Fast-forward to our honeymoon planning earlier this year, when the unexpected benefits of hiring a guide began to show up.
As I got to know John during those Montana trips, I learned he and his partner Brad Platt are actually native North Carolinians from the Boone area in the western part of the Tar Heel state. When my wife and I decided to keep our trip within driving distance, I thought of what John had told me about the fishing in his home region.
A phone call to John allowed me to catch up on Montana news and ended with a contact phone number for his friend, Judson Conway, owner of Elk Creek Outfitters based in Boone.
We arranged to float the South Holston River for two days and to do an additional half-day of walk and wade fishing on one of the regions many mountain streams.
The first day found us at Price's Store, a classic country store, complete with locals gathered for morning banter and fantastic bacon, egg and cheese on biscuit sandwiches and good coffee. Our guide for the day, Evan "Snapper" Merrill, set the tone for our trip by suggesting this meeting place and it just got better from there.
Our days spent with Evan, Judson and Connor "Rooster" Honea did exactly what we had hoped for - they guided us to new water, taught us quite a bit about the area and enabled us to fish the remaining days successfully on our own. We only scratched the surface of what the area offers and look forward to future visits.
Though that was the end of the trip and what we expected, the unexpected chain of benefits has continued to accrue.
Fast-forward one more time to early June of this year. I was at The Feathered Hook in nearby Coburn, chatting with fisherman from near and far. The fabled Green Drake hatch was underway, creating far more traffic than normally seen in this sleepy hamlet. As one group of fishermen left the shop, a single young man entered. It turned out he was from Boone.

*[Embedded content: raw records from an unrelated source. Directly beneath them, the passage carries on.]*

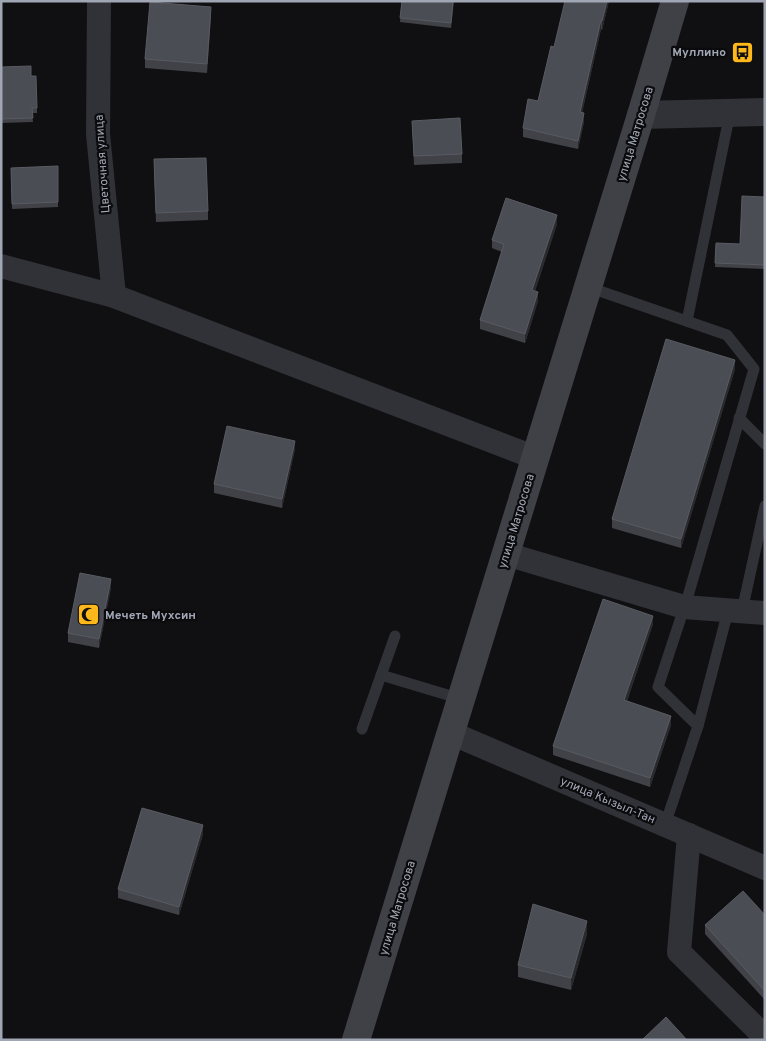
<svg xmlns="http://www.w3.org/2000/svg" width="766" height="1041" font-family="Overpass,sans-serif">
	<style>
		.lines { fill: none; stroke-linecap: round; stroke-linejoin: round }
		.service { stroke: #313237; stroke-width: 11 }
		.minor { stroke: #313237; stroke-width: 24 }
		.tertiary { stroke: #313237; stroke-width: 28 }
		.secondary { stroke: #3f4147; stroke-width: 28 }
		.wall { fill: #414248 }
		.shaded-wall { fill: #292a2e }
		.building { fill: #4b4d54; stroke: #595b63 }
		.labels { text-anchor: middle; stroke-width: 4.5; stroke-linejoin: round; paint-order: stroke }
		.poi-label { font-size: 12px; font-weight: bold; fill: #a0a6b4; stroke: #0b0b0d; text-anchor: end }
		.street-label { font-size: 12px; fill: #a0a6b4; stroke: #0b0b0d }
	</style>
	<rect width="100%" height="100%" fill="#101012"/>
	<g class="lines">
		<g class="service">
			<polyline points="588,287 727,335 754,369 688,596 658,687 698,726 665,825"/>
			<polyline points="687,321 730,113"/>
			<polyline points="739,418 765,444"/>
			<polyline points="742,611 765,506"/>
			<polyline points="381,675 461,699"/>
			<polyline points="698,726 728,611"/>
			<polyline points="362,729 395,636"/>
		</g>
		<g class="minor">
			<polyline points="99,1 98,134 114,296"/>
			<polyline points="1,266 114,296 536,458"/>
			<polyline points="506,554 684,607 765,613"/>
			<polyline points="451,733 765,868"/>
			<polyline points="689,835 679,952 765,1037"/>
		</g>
		<polyline class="tertiary" points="641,115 765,112"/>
		<polyline class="secondary" points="356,1040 641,115 675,1"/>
	</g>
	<g class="wall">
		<polygon points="402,1 454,1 451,28 400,22"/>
		<polygon points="609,1 602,30 601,29 582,113 584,122 578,149 523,137 523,128 538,101 554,47"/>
		<polygon points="211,16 207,73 145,68 145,59"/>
		<polygon points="1,67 31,76 37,108 37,113 32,113 33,122 1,123"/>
		<polygon points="412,121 462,154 462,163 414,165"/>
		<polygon points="58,166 58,207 12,209 11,168"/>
		<polygon points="154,168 208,211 208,220 156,222"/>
		<polygon points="765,197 765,269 715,267 716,243 740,244"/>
		<polygon points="557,224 535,291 538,301 525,343 480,329 480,320 502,252 492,248 492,240"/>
		<polygon points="735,369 681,548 612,528 612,519"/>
		<polygon points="295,449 282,508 214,493 214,484"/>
		<polygon points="111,588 99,648 68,642 68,633"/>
		<polygon points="653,624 627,701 671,725 650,787 553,755 553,746"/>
		<polygon points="203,834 179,915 118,898 118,889"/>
		<polygon points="765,915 765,1000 705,934 705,925"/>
		<polygon points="587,934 571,990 518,977 518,965"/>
	</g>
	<g class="shaded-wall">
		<polygon points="607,1 609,1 602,30 602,21"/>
		<polygon points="211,7 211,16 207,73 207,64"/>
		<polygon points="601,20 601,29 580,121 580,112"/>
		<polygon points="584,113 584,122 578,149 578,141"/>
		<polygon points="557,215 557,224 532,299 532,290"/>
		<polygon points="538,292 538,301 525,343 525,334"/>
		<polygon points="735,360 735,369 681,548 681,539"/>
		<polygon points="295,441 295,449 282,508 282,499"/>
		<polygon points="111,579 111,588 99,648 99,639"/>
		<polygon points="653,616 653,624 624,709 624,700"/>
		<polygon points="671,716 671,725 650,787 650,778"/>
		<polygon points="203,825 203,834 179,915 179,907"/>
		<polygon points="587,921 587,934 571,990 571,978"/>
	</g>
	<g class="building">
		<polygon points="402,1 453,1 451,23 400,18"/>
		<polygon points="565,1 607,1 602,21 601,20 580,112 584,113 578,141 523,128 528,99 538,101 551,46 554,47"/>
		<polygon points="150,2 211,7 207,64 145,59"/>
		<polygon points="31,66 31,76 36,76 37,108 32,108 33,118 1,119 1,67"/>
		<polygon points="460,118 462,154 414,156 412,121"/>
		<polygon points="206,158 208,211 156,213 154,159"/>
		<polygon points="58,166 58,202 12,204 11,168"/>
		<polygon points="742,196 765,197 765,265 715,263 716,243 740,244"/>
		<polygon points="506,198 557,215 532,290 538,292 525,334 480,320 504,244 492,240"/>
		<polygon points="666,339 735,360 681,539 612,519"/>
		<polygon points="227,426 295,441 282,499 214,484"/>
		<polygon points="80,573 111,579 99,639 68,633"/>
		<polygon points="603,599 653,616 624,700 671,716 650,778 553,746"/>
		<polygon points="142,808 203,825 179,907 118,889"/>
		<polygon points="743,891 765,915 765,991 705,925"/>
		<polygon points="533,904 587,921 571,978 518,965"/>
		<polygon points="666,1017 687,1040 642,1040"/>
	</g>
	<defs>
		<symbol id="bus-square" viewBox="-11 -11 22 22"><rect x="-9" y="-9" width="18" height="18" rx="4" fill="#ffb81b" stroke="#0b0b0d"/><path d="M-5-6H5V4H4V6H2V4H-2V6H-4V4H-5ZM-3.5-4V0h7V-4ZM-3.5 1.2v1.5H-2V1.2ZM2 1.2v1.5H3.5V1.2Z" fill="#111"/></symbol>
		<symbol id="mosque-square" viewBox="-11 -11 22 22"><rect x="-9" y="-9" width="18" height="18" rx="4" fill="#ffb81b" stroke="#0b0b0d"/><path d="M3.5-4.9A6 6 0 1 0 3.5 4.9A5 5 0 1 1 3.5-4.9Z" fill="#111"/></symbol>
	</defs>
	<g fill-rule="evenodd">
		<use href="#bus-square" x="730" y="40" width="25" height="25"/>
		<use href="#mosque-square" x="76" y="602" width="25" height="25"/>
	</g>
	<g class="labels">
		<g class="poi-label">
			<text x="726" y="56">Муллино</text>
			<text x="105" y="619" text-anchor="start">Мечеть Мухсин</text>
		</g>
		<g class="street-label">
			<text transform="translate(635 134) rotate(-73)" y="4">улица Матросова</text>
			<text transform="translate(102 164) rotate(-94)" y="4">Цветочная улица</text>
			<text transform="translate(516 521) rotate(-73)" y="4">улица Матросова</text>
			<text transform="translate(608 800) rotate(23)" y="4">улица Кызыл-Тан</text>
			<text transform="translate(397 908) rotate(-73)" y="4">улица Матросова</text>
		</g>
	</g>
	<rect width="766" height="1041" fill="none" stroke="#a0a6b4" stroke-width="5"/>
</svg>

An entomologist at Appalachian State University, he studies Sulphur mayflies on the South Holston and Watauga Rivers. He knows Judson and after a winding conversation about trout stream insects, fishing and a variety of other related subtopics, he handed me his business card and offered to take us fishing the next time we were in the area.
Little did I know where the path would lead when first I guided a fisherman on the waters of central Pennsylvania. The interconnecting web of friendships in the world of fly-fishing is one of the least lauded yet greatest gifts of the sport. United by the love we share for the rivers we fish and the fish that haunt them, tallies of the days catch often pale in importance compared with the richer rewards of those friendships.
Scott McKee writes about the outdoors for The Sentinel.